Cette recension a été publiée dans le numéro d’été 2024 de Politique étrangère (n° 2/2024). Frédéric Ramel propose une analyse de l’ouvrage de Sundeep Waslekar, Entre guerre et paix. Histoire et politique des conflits dans le monde (CNRS Éditions, 2023, 344 pages).
Sous un titre plutôt neutre, la lecture ne permet guère le doute : l’auteur défend bien une promotion de la paix. Reprenant l’horloge de l’apocalypse créée en 1947 par le Bulletin of Atomic Scientists, les six chapitres tournent autour du spectre de minuit qui sonnerait la catastrophe planétaire (en 2024, les aiguilles se positionnent à 23 h 58 et 30 secondes). Les trois premiers (« minuit approche », « heures sombres », « crépuscule ») portent sur l’évolution des combats, l’armement et les causes de la guerre. Les trois suivants (« le point du jour », « l’aurore », « le matin ») mettent en relief les voies possibles vers la paix. S’appuyant sur les productions scientifiques les plus récentes des war studies, le diagnostic initial est plutôt sombre.

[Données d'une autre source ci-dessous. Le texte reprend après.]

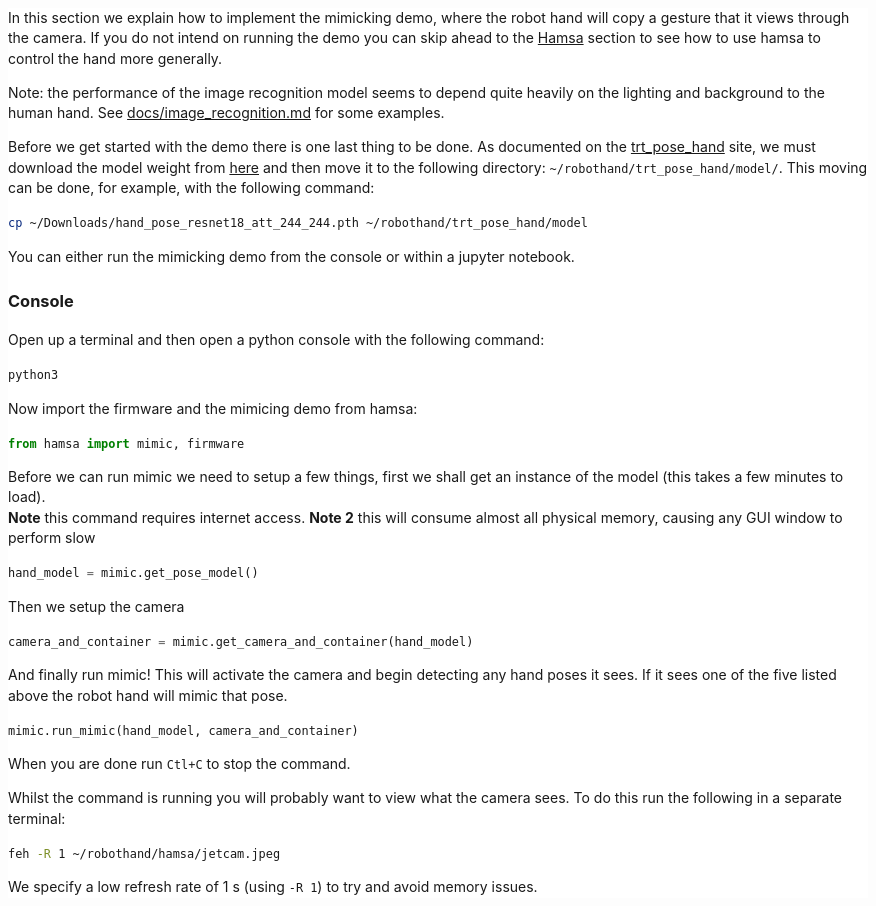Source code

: In this section we explain how to implement the mimicking demo, where the robot hand will copy a gesture that it views through the camera. If you do not intend on running the demo you can skip ahead to the [Hamsa](#hamsa-1) section to see how to use hamsa to control the hand more generally. 

Note: the performance of the image recognition model seems to depend quite heavily on the lighting and background to the human hand. See [docs/image_recognition.md](docs/image_recognition.md) for some examples. 

Before we get started with the demo there is one last thing to be done. As documented on the [trt_pose_hand](https://github.com/NVIDIA-AI-IOT/trt_pose_hand) site, we must download the model weight from [here](https://drive.google.com/file/d/1NCVo0FiooWccDzY7hCc5MAKaoUpts3mo/view?usp=sharing) and then move it to the following directory: `~/robothand/trt_pose_hand/model/`. This moving can be done, for example, with the following command:
```bash
cp ~/Downloads/hand_pose_resnet18_att_244_244.pth ~/robothand/trt_pose_hand/model
```

You can either run the mimicking demo from the console or within a jupyter notebook.  

### Console

Open up a terminal and then open a python console with the following command:  
```bash
python3
```
Now import the firmware and the mimicing demo from hamsa:
```python
from hamsa import mimic, firmware
```
Before we can run mimic we need to setup a few things, 
first we shall get an instance of the model (this takes a few
minutes to load).  
**Note** this command requires internet access. 
**Note 2** this will consume almost all physical memory, causing 
any GUI window to perform slow
```python
hand_model = mimic.get_pose_model()
```
Then we setup the camera
```python
camera_and_container = mimic.get_camera_and_container(hand_model)
```
And finally run mimic! This will activate the camera and begin detecting any hand poses it sees. If it sees one of the five listed above the robot hand will mimic that pose.
```python
mimic.run_mimic(hand_model, camera_and_container)
```
When you are done run `Ctl+C` to stop the command.  

Whilst the command is running you will probably want to view what the camera sees. To do this run the following in a separate terminal:

```bash
feh -R 1 ~/robothand/hamsa/jetcam.jpeg
```

We specify a low refresh rate of 1 s (using `-R 1`) to try and avoid memory issues.
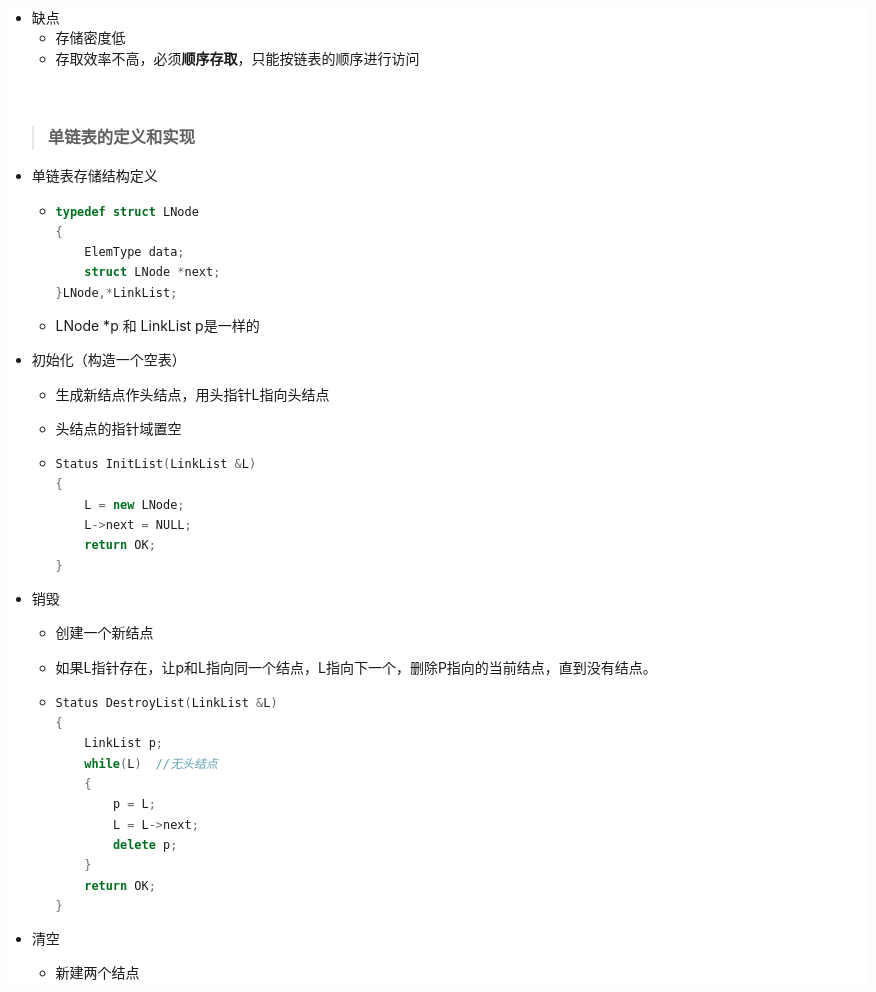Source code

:   - 缺点
    - 存储密度低
    - 存取效率不高，必须**顺序存取**，只能按链表的顺序进行访问

<br>

> ### 单链表的定义和实现

- 单链表存储结构定义

  - ```c++
    typedef struct LNode
    {
        ElemType data;
        struct LNode *next;
    }LNode,*LinkList;
    ```

  - LNode *p 和 LinkList p是一样的

- 初始化（构造一个空表）

  - 生成新结点作头结点，用头指针L指向头结点

  - 头结点的指针域置空

  - ```c++
    Status InitList(LinkList &L)
    {
        L = new LNode;
        L->next = NULL;
        return OK;
    }
    ```

- 销毁

  - 创建一个新结点

  - 如果L指针存在，让p和L指向同一个结点，L指向下一个，删除P指向的当前结点，直到没有结点。

  - ```c++
    Status DestroyList(LinkList &L)
    {
        LinkList p;
        while(L)  //无头结点
        {
            p = L;
            L = L->next;
            delete p;
        }
        return OK;
    }
    ```

- 清空

  - 新建两个结点
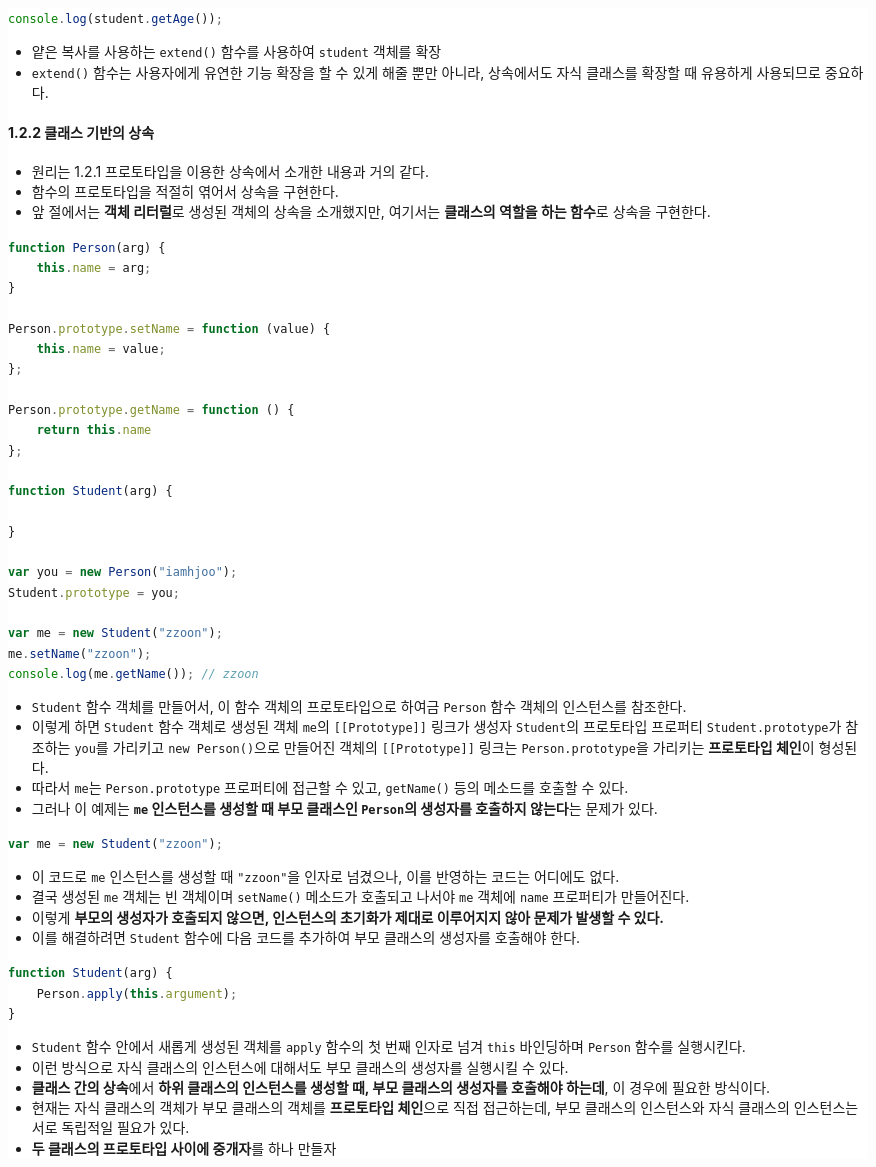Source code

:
 ```javascript
console.log(student.getAge());
```
- 얕은 복사를 사용하는 ```extend()``` 함수를 사용하여 ```student``` 객체를 확장
- ```extend()``` 함수는 사용자에게 유연한 기능 확장을 할 수 있게 해줄 뿐만 아니라, 상속에서도 자식 클래스를 확장할 때 유용하게 사용되므로 중요하다.

#### 1.2.2 클래스 기반의 상속
- 원리는 1.2.1 프로토타입을 이용한 상속에서 소개한 내용과 거의 같다.
- 함수의 프로토타입을 적절히 엮어서 상속을 구현한다.
- 앞 절에서는 **객체 리터럴**로 생성된 객체의 상속을 소개했지만, 여기서는 **클래스의 역할을 하는 함수**로 상속을 구현한다.

```javascript
function Person(arg) {
    this.name = arg;
}

Person.prototype.setName = function (value) {
    this.name = value;
};

Person.prototype.getName = function () {
    return this.name
};

function Student(arg) {

}

var you = new Person("iamhjoo");
Student.prototype = you;

var me = new Student("zzoon");
me.setName("zzoon");
console.log(me.getName()); // zzoon
```
- ```Student``` 함수 객체를 만들어서, 이 함수 객체의 프로토타입으로 하여금 ```Person``` 함수 객체의 인스턴스를 참조한다.
- 이렇게 하면 ```Student``` 함수 객체로 생성된 객체 ```me```의 ```[[Prototype]]``` 링크가 생성자 ```Student```의 프로토타입 프로퍼티 ```Student.prototype```가 참조하는 ```you```를 가리키고 ```new Person()```으로 만들어진 객체의 ```[[Prototype]]``` 링크는 ```Person.prototype```을 가리키는 **프로토타입 체인**이 형성된다.
- 따라서 ```me```는 ```Person.prototype``` 프로퍼티에 접근할 수 있고, ```getName()``` 등의 메소드를 호출할 수 있다.
- 그러나 이 예제는 **```me``` 인스턴스를 생성할 때 부모 클래스인 ```Person```의 생성자를 호출하지 않는다**는 문제가 있다.

```javascript
var me = new Student("zzoon");
```
- 이 코드로 ```me``` 인스턴스를 생성할 때 ```"zzoon"```을 인자로 넘겼으나, 이를 반영하는 코드는 어디에도 없다.
- 결국 생성된 ```me``` 객체는 빈 객체이며 ```setName()``` 메소드가 호출되고 나서야 ```me``` 객체에 ```name``` 프로퍼티가 만들어진다.
- 이렇게 **부모의 생성자가 호출되지 않으면, 인스턴스의 초기화가 제대로 이루어지지 않아 문제가 발생할 수 있다.**
- 이를 해결하려면 ```Student``` 함수에 다음 코드를 추가하여 부모 클래스의 생성자를 호출해야 한다.

```javascript
function Student(arg) {
    Person.apply(this.argument);
}
```
- ```Student``` 함수 안에서 새롭게 생성된 객체를 ```apply``` 함수의 첫 번째 인자로 넘겨 ```this``` 바인딩하며 ```Person``` 함수를 실행시킨다.
- 이런 방식으로 자식 클래스의 인스턴스에 대해서도 부모 클래스의 생성자를 실행시킬 수 있다.
- **클래스 간의 상속**에서 **하위 클래스의 인스턴스를 생성할 때, 부모 클래스의 생성자를 호출해야 하는데**, 이 경우에 필요한 방식이다.
- 현재는 자식 클래스의 객체가 부모 클래스의 객체를 **프로토타입 체인**으로 직접 접근하는데, 부모 클래스의 인스턴스와 자식 클래스의 인스턴스는 서로 독립적일 필요가 있다.
- **두 클래스의 프로토타입 사이에 중개자**를 하나 만들자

Progressivement, des éclaircies apparaissent grâce à une pluralité de sources relevant de la théorie politique internationale, enrichies de références à des événements attestant l’effort fourni par des individus en faveur de la paix. L’auteur navigue avec aisance entre philosophes occidentaux de la paix perpétuelle, mais aussi écrits trop souvent occultés alors qu’ils participent d’un regard post-colonial revigorant (comme ceux de Mencius ou de Tagore).
Au-delà du caractère didactique du propos – dessiner les capacités militaires et les tendances stratégiques contemporaines –, trois raisons principales justifient la lecture de ce livre. Comme le relève Bertrand Badie dans sa préface, une force de l’ouvrage est de mettre l’accent sur la guerre comme choix, alors que d’autres voies sont possibles. Deuxième raison, l’invitation à imaginer un autre rapport à la guerre, moins fataliste et alarmiste. Bien qu’il ne cite pas Anders, et ne partage pas son pessimisme, l’auteur nous sollicite tant pour percevoir le pire que pour défendre d’autres sentiers. Les illustrations s’inspirent des expériences des relations entre Kennedy et Khrouchtchev, Reagan et Gorbatchev, ou encore des acteurs transnationaux et privés, à l’instar de Google qui, en mars 2019, refuse d’analyser des images contribuant aux attaques de drones au profit de Washington. Troisième raison de lire cet ouvrage : l’appel qu’il incarne. L’auteur défend la « créativité », avec notamment un contrat social mondial, qui ne serait cependant envisageable qu’avec une mutation en profondeur qui dépasserait la peur et choisirait l’espoir… Pour asseoir sa proposition, l’auteur s’appuie sur des concepts et pensées non occidentaux (Toda au Japon, par exemple).
Les géopoliticiens sceptiques les plus obtus pourraient conclure à un nouveau bréviaire de l’illusion, rêvant de rendre la guerre « invraisemblable ». C’est tout le mérite de cet ouvrage que d’aller à contre-courant. Cette construction de la paix ne pourra pas faire l’économie d’une transformation à l’échelle individuelle. Certes, en convoquant un nouveau contrat social mondial, l’auteur ne mobilise pas certaines sources (Held, Cicchelli ou Mesure notamment), ni les ordres relatifs limitant l’espace de paix (confédération des petites Républiques de Rousseau, cercles concentriques de Tucker…) De plus, certaines traditions de pensée traduites en pratique politique ne sont pas mentionnées, à l’instar du solidarisme, alors qu’elles peuvent aussi être considérées comme motrices dans une telle quête. Ces éléments n’altèrent pas le souffle des idées défendues, qui sont loin d’être farfelues.